Direniş imkanları çeşitlilik gösterse de özünde tek bir ortak payda da buluşur. İyiyi arama eşitlik düzeni gibi. Belki de bunlar idealar aleminde vardır. Önemli olan inanmak bireylerin hayatlarına sıkı sıkıya bağlanması basmakalıp içine hapsolmaktan kurtulmaya çalışmak önemlidir. 360 derece ray sistemi düşünün içine bir marul ve fare yerleştirin farenin tek amacı marulu yakalamak. Ama tek başına tamamen beyhude çaba içinde olacaktır. İnsanlarda öyle X bir iktidar düşünün toplumu zenginleştirmekten ziyade amacı yoksullaştırılmış insanlara yardım etmektir. Ne kadar yardım denilebilirse. Bu koşullar altında her doğan bir iyi bir yaşam içine maalesef ki gelemiyor. Birey özel alanında hayat ile ilgili gerekli donanımları sağlamak ve bu durumu diğer insanlarla birleşip farkındalık yaratmak değiştirmek dönüştürmek ve sonucunda toplumda iyi bir yaşam olanağı sağlamaktadır bu da direnişin imkanlarındandı. Ayrıca protesto eylem dışında. Bazen sessiz bir şekilde de direniş sağlanabilir. Mesela yazarak. Yazmak toplumun röntgeni gibidir toplumun zihninin yansımadır. Bu da içten içe direniştir. Ya da şarkılarla yapılabilir bir direniş mesela ‘’Çav bella’’ tiyatro oyunlarıyla. Yada iktidara anayasa kitapçığı fırlatmakla bir direniş gerçekleşebilir.

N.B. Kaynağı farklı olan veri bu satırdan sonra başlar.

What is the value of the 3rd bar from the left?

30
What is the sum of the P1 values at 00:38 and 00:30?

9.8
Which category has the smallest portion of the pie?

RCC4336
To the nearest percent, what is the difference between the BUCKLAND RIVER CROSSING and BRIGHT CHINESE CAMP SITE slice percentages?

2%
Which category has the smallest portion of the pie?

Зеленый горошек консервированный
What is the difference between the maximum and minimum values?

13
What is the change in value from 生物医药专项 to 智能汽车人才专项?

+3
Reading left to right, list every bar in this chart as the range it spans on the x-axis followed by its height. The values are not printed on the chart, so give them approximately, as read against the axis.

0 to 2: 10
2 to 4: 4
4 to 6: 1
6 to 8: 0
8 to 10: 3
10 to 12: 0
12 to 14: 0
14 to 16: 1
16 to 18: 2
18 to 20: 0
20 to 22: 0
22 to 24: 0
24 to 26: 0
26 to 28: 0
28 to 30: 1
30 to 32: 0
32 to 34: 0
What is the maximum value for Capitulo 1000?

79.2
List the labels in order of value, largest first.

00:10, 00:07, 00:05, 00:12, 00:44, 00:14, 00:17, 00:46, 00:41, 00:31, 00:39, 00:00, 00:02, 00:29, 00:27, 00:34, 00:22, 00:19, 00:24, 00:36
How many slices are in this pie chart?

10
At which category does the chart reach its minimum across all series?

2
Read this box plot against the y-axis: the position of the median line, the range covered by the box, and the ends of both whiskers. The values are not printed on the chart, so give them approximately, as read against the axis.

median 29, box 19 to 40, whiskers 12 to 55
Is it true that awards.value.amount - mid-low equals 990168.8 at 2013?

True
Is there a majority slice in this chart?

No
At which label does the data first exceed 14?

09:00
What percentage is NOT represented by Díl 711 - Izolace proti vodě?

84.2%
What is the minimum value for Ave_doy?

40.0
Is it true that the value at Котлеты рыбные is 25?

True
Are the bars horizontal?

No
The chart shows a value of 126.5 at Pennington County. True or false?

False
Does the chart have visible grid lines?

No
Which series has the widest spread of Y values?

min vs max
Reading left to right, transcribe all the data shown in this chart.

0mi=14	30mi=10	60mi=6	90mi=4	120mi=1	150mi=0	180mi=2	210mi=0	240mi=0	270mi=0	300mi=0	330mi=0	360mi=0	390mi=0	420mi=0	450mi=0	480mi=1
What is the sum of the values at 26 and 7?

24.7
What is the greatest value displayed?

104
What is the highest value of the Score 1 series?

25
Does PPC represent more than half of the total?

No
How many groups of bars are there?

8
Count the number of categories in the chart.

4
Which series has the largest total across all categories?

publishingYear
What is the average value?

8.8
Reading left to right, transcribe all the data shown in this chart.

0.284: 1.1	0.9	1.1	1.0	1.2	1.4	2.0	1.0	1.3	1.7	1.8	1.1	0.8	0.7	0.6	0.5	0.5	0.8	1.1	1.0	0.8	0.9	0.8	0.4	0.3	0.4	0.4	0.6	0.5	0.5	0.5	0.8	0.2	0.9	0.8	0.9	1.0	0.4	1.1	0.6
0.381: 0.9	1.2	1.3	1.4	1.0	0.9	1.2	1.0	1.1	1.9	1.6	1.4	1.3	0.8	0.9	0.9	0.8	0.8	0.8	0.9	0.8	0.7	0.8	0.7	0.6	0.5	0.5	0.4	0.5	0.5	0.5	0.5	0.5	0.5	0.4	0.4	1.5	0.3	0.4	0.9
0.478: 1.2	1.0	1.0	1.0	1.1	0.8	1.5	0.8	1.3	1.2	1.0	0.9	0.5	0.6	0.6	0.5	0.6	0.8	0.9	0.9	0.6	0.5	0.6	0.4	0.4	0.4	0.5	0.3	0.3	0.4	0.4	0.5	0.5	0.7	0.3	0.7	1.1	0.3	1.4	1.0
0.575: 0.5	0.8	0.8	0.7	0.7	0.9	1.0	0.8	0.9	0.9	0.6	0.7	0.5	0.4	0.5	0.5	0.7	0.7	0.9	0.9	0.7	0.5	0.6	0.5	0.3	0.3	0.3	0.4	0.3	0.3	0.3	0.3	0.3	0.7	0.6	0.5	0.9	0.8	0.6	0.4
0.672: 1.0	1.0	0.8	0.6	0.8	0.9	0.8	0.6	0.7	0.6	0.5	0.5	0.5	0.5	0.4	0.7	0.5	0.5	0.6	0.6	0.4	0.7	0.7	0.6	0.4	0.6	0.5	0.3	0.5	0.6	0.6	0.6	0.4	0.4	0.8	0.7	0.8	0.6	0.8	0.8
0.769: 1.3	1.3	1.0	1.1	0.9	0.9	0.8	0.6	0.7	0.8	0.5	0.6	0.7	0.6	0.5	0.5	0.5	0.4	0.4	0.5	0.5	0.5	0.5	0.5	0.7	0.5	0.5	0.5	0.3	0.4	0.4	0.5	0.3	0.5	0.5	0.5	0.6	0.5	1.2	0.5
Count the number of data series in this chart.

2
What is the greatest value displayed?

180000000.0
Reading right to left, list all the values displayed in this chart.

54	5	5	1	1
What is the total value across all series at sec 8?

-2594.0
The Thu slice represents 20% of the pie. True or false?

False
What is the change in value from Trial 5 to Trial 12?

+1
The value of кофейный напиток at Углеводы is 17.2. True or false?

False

Bu direnişlerin ortak amacı kesinlikle şu olmalıdır ki keza öyledir. Toplum üzerinde yaşayan bireylerin iyiye daha iyiye gitmeleri, bireylerin haklarını kazanmak eşitsizlikleri ortadan kaldırmak ve ve iyi bir yaşamın yollarını belki kendi nesli olmasa bile ondan sonra gelecek nesillere güzel bir toplum mirası bırakmaktır. Daha önce verdiğim örnekte Fransız ihtilalinden bahsetmiştim. Bu ayaklanmayı yapanlar toplumu kötüye ve insanların olumsuz bir duruma sürüklenmesini sağlamak için yapmadı. Tamamen sürdürülemez bir toplum olduğu için öncesinde ressamlar ve bazı önemli Fransızlar ile bu zemin hazırlandı ve Ropespier liderliğinde toplum artık iyi yaşam koşullarını sağlamak için bir direniş gösterdi ve kazandı.